LFQ-MS revealed significant changes in TEX proteomic profiles when their parent cells were treated with RT. Significant differences in TEX protein composition was observed based on the RT regimen used (20Gy vs 8Gyx3). In two separate experiments, TEX from 8Gyx3-but not 20Gy-treated TSA cells showed significant increase in proteins involved in the Antigen Processing and Presentation pathway (p= 0.012). Additionally, 17 unique proteins were present in TEX from 8Gyx3-treated TSA cells. Among them were proteins involved in T cell development, MHC class I peptide processing, and proinflammatory lipid signaling, which were not present in TEX from 20Gy-treated cells. Fractionated radiation induced downregulation of 73% of miRNAs expressed in untreated TSA cells.
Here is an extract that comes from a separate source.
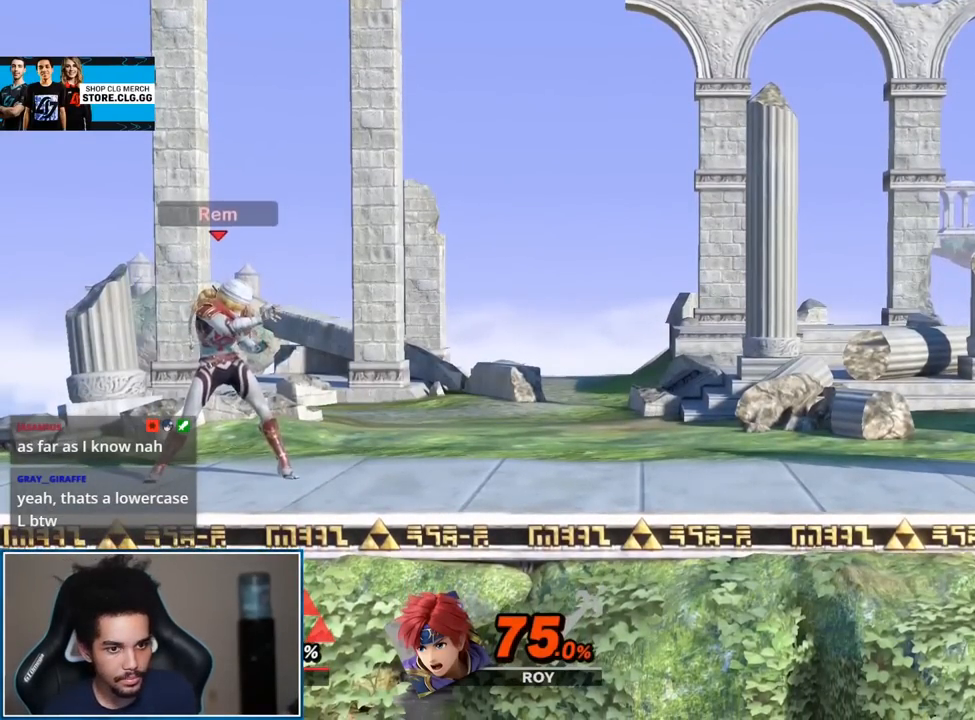
{"buttons": [], "left_stick": "down-right", "right_stick": "center", "events": [[200, "left_stick", "down-right"]]}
Unique miRNA expression patterns emerged in TEX, which were RT regimen-dependent.
Data indicate that cancer cell irradiation alters the molecular composition of released TEX, with some changes being RT regimen-dependent. Changes in immune-related pathways were induced by 8Gyx3 but not 20Gy RT, suggesting that TEX could be biomarkers for more pro-immunogenic RT regimens (Dewan et al, Clin Cancer Res, 2009). We are currently investigating the contribution of TEX to RT-induced T cell priming. TEX-mediated communication networks may provide new therapeutic targets to improve responses to cancer immunotherapy.